I am sitting in an office, working off a fast internet connection. I got here at 09:00 in the morning and have sat all day in the company of people!!! It is nice not having to talk to myself all day and to get some distance from the basement which I am currently trying to turn into a workroom / study.

I have been in the process of assembling IKEA's Robin work station; a piece of furniture so complicated to construct that, if you can take proof of the fact that you built it yourself to your nearest university, you will get automatically awarded with an honorary engineer's degree! So, at the end of 4 hours of hard construction and with a feeling of pride, I attached the last part, the drop-down desk, to its arms and then dropped it down, to try it, and one of the arms extended fully and the other didn't, which resulted in the fully extended arm ripping out of its holes and tearing great chunks out of the chip-board underneath. When I measured the desk top later, I found out that the holes for one arm were further away from the edge than those for the other! So, expecting fully to have to disassemble everything I talked to IKEA with trepidation and thanked God, when they said that they could just replace the faulty desk-top!
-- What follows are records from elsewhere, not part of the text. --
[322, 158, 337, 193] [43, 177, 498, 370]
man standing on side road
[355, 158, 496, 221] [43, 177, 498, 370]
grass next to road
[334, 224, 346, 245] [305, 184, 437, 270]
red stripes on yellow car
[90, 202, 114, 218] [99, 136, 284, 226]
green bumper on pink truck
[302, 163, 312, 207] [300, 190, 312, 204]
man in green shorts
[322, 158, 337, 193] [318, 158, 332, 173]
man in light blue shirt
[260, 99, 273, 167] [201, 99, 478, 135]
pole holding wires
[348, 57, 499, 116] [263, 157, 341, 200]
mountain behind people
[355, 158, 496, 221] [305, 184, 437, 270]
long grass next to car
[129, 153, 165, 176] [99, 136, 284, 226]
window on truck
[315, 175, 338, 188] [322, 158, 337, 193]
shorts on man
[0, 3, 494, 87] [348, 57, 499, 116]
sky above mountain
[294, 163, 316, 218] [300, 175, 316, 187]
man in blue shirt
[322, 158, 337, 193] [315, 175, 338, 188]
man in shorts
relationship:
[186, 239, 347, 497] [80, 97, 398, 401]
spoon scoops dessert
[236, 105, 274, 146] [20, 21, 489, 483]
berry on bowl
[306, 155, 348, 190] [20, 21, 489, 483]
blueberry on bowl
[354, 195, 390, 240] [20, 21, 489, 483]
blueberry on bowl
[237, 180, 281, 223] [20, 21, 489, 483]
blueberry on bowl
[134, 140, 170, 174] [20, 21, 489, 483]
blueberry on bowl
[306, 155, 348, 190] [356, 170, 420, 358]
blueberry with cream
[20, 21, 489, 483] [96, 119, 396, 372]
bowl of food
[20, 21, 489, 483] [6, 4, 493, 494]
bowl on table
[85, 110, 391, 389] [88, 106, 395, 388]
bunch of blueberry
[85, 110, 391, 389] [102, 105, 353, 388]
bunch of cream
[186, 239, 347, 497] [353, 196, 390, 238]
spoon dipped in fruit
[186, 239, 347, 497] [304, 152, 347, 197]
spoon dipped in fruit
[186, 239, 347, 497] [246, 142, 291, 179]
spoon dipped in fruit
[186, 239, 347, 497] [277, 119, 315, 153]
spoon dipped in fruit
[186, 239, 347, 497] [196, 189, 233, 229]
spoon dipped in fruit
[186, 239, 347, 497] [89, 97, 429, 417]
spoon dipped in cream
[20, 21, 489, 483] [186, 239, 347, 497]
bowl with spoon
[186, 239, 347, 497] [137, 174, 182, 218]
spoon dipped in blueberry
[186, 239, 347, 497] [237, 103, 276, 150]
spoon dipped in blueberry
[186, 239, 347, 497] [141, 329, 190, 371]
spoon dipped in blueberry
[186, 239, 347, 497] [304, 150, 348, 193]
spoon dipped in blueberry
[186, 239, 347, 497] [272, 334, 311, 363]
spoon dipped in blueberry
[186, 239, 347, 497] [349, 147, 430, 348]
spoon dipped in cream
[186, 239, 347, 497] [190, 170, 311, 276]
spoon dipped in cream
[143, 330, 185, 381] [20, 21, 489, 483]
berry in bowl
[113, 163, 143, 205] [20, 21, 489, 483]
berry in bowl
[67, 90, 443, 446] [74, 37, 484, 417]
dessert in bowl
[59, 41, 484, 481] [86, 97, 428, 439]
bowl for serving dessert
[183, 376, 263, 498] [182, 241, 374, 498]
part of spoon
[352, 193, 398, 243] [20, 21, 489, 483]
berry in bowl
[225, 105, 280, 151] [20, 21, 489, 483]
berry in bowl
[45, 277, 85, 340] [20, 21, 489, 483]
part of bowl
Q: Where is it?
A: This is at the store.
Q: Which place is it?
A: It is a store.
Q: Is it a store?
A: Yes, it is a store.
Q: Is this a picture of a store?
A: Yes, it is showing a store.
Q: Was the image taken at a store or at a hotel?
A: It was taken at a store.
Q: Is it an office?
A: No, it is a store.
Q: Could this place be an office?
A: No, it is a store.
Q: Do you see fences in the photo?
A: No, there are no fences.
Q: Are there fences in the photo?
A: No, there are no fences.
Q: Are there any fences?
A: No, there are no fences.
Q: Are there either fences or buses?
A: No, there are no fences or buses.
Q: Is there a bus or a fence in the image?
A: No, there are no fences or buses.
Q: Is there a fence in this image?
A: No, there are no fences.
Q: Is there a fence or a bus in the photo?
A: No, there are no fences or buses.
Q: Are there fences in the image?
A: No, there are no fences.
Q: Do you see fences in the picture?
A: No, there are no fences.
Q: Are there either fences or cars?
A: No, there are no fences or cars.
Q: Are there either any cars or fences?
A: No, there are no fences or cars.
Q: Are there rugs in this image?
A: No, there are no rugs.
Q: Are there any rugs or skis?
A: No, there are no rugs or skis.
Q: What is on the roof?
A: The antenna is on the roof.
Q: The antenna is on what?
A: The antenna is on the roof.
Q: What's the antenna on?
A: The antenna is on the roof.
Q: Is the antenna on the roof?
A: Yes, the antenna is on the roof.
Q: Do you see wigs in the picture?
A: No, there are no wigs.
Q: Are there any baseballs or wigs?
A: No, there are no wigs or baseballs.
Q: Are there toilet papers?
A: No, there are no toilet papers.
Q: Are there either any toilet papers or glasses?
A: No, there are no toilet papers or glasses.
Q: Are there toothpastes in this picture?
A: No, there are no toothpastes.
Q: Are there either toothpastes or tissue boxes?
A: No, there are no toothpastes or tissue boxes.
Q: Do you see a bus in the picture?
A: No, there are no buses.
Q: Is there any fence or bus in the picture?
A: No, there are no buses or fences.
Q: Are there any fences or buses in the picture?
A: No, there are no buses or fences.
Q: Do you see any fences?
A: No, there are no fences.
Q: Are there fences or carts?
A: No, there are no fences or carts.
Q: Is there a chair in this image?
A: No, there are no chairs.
Dom has kindly found me a photo-site that will work together with my Mac and enable me to up-load photos to my blog, to give it a much needed splash of colour and to enable you all* to follow my adventures in greater visual detail.

*By 'you all' I mean Dom and a kind person called Robert who sent me a kind message after my recent posting. I like to think that all my other readers choose to remain anonymous and don't post comments, rather than consider the alternative explanation!

Monday, December 06, 2004

Life’s ups and downs

And first the good news… I got the highest possible grade in my Swedish ‘A’-level equivalent. Grade ‘A’ or ‘mycket väl godkänd’ as they say over here, which literally translates as ‘passed very well.’ So with a wing and a prayer, I sent everything off to the university admission services and we shall see next week.

Yesterday, I passed my grading in Ju-jutsu and got awarded the right to wear the yellow belt and I have the bruises to prove it. The grading wasn’t as nerve wracking as I thought it would be, but I was nevertheless surprised by the depth that the instructors studied our technique and the fine level of difference between good technique and bad technique. Stuff like ‘Paul, I noticed that in your fighting stance, your lead foot is straight, you will find that having it at 45° will give you greater balance and will be invaluable for techniques at more advanced levels.’ Their feedback was appreciated and I am already looking forward to Wednesday evening and my first training as a yellow belt!

And the bad news… when we went in for our first (10 week) appointment in Ellie’s pregnancy, we looked at the ultrasound and got given the news that things didn’t look good. By the end of the day, nature started working Her course and we went through our second miscarriage in a row. It is a hard place to be when you go in expecting to see a foetus’ heartbeat on the ultrasound and to ‘see’ your ‘baby’ for the first time and 10 minutes later, the world is turned upside-down, again. It takes a while before the world gets its colour back again.

Thursday, December 02, 2004

Unexpected caffeine craving

It is 08:45 and I have just got back from my dentist appointment. Who the hell has a dentist appointment at 08:00 in the morning? It is neither a good nor a social hour to mentally prepare yourself for close encounters of the drill kind.

As it was, Kenneth, my dentist was in his usual great humour (I don’t know how he does it considering he has to look into people’s mouths all day) and he is talking and x-raying and giving me the good news that nothing needs filling this time, and all I can think about is how much I am dying to have my first cup of coffee for the day, as if nothing else matters.